#### [Detalhes da tarefa]
Dê continuidade ao texto de lembranças sobre John Lennon, começando logo depois da última frase apresentada.

#### [Trecho do texto]
Luis Eduardo Leal*, especial para o Roque Reverso
Todos esses anos atrás, quando eu era jovem, muito mais jovem do que hoje, vi por todos os lados a icônica imagem dele, na televisão, nas revistas, nos jornais, em todas as bancas onipresentes, então. Mas não conseguia entender a importância daquele homem caído (na minha imaginação, não há fotos que eu saiba da calçada do Dakota), morto na porta de casa como tantos anônimos, assassinados mundo afora em todos os tempos.
Na escola me diziam que eu era a cara dele, o que me irritava porque o achava feio (rs) – eu também! Pra me defender, dizia que não era narigudo (feio sim, narigudo não!), sem perceber que ali estava um gênio do século 20, um ser humano notável. De qualquer forma, tremendo bullying prum magrelinho de óculos redondos que ainda não conseguia entender inglês em toda sua beleza, nem harmonias vocais, muito menos poesia popular na melhor forma.
John Lennon nos deixou há 45 anos neste mês de dezembro, no dia 8, e continuo a lembrar demais de suas imagens caminhando pelo Central Park com Yoko, já maduro, ou as muitas cenas de alegria nos vídeos, filmes e shows, onde ele sempre parecia ser o cara da banda que mais se divertia. E, por um certo tempo, a voz talvez mais notável, dominante, de todas aquelas vozes e sons melodiosos.
Eram quatro fabulosos que, juntos, conseguiam rimar simplicidade e sofisticação elevados a estado de arte. Podia até haver vaidade ali, mas a combinação era angelical.

#### [Material de estudo]

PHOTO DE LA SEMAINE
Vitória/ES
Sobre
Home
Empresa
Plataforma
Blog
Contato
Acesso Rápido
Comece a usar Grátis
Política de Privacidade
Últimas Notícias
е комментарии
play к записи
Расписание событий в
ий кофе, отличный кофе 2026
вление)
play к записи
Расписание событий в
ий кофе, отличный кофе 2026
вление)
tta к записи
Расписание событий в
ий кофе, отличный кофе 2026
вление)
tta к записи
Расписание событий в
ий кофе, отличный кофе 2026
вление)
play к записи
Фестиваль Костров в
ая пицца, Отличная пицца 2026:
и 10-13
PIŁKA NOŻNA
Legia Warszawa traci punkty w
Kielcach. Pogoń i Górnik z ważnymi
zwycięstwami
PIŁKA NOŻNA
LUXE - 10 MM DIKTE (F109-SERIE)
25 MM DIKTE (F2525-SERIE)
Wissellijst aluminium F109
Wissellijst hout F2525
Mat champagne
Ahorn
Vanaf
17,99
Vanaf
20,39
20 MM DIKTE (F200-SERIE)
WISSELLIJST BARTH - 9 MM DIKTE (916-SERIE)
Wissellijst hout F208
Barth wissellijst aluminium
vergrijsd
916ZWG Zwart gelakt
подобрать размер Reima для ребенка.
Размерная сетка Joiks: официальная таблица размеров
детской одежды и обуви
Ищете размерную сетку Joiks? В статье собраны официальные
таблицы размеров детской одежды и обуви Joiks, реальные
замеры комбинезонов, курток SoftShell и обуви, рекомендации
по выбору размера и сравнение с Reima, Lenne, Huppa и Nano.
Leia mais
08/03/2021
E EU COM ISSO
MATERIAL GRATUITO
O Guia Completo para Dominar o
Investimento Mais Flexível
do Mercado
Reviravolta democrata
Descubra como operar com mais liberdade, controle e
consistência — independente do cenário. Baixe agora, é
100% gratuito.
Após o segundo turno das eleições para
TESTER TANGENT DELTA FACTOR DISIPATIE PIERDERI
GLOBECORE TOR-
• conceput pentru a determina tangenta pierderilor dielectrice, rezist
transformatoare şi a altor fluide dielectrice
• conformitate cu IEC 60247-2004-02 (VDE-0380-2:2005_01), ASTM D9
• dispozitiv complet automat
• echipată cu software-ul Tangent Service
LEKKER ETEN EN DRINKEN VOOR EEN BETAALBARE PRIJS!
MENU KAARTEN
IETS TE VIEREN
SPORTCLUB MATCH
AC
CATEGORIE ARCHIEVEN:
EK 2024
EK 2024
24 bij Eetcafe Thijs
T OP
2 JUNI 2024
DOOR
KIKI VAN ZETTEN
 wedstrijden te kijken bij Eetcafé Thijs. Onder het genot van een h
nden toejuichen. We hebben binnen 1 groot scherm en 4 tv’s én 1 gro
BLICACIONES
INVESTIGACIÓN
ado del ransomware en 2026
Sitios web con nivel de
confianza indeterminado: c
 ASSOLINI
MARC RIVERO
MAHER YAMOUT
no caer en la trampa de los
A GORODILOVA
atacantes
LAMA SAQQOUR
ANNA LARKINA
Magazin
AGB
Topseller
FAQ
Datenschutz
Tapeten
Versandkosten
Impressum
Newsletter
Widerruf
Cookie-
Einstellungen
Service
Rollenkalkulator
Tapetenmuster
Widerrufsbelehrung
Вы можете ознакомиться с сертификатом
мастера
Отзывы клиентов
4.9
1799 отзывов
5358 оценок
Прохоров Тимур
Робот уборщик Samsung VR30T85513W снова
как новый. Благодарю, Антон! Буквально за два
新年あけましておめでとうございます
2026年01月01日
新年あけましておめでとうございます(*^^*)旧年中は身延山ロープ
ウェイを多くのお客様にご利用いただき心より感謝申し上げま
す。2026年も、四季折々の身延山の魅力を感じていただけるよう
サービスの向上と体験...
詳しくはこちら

#### [Resposta do exercício]
Comecei a prestar mais atenção no sujeito quando George Harrison lançou “All Those Years Ago”, muito tocada nas rádios no começo dos anos 1980. Adorava a melodia, como vim a adorar depois todas as melodias maravilhosas que esses caras, e George Martin, criaram em tantos discos, todos nascidos clássicos.
Anos depois quando comecei a dedilhar o piano, ali pelos 16 anos se impuseram dois objetivos básicos: aprender “London, London” na versão Schiavon (RPM), porque julgava que me renderia crédito com as garotas, e, mais desafiador, o trecho de cravo de “In my Life”, do álbum “Rubber Soul”, com o qual estou labutando ainda hoje.
No meio de uma canção pop, aparece algo como Scarlatti ou Bach, magnífico realmente, direto na alma – ideia, fiquei sabendo, de George Martin: os caras eram bons, mas também sabiam com quem trabalhar e desenvolver a forma.
Curiosamente, “In my Life” é uma música sobre memória afetiva, sobre a antiga Liverpool, bem como sobre amigos e amores perdidos, conforme assinalado pelo próprio Lennon (confiram a bela edição de “The Beatles – A história por trás de todas as canções”, de Steve Turner, editado no Brasil pela extinta e saudosa Cosac Naify).
A letra diz: “Há lugares de que sempre vou lembrar a vida toda, ainda que alguns tenham mudado; alguns para sempre, não para melhor; alguns se foram, outros permanecem”. E continua o poema escrito por John e musicado por Paul: “Todos esses lugares tiveram seus momentos, com amores e amigos, ainda me lembro; alguns morreram e alguns estão vivos; em minha vida, amei-os todos.”
Curiosamente de novo, “In my Life” e “Rubber Soul” completaram 60 anos de lançamento poucos dias atrás, neste começo de mês de dezembro.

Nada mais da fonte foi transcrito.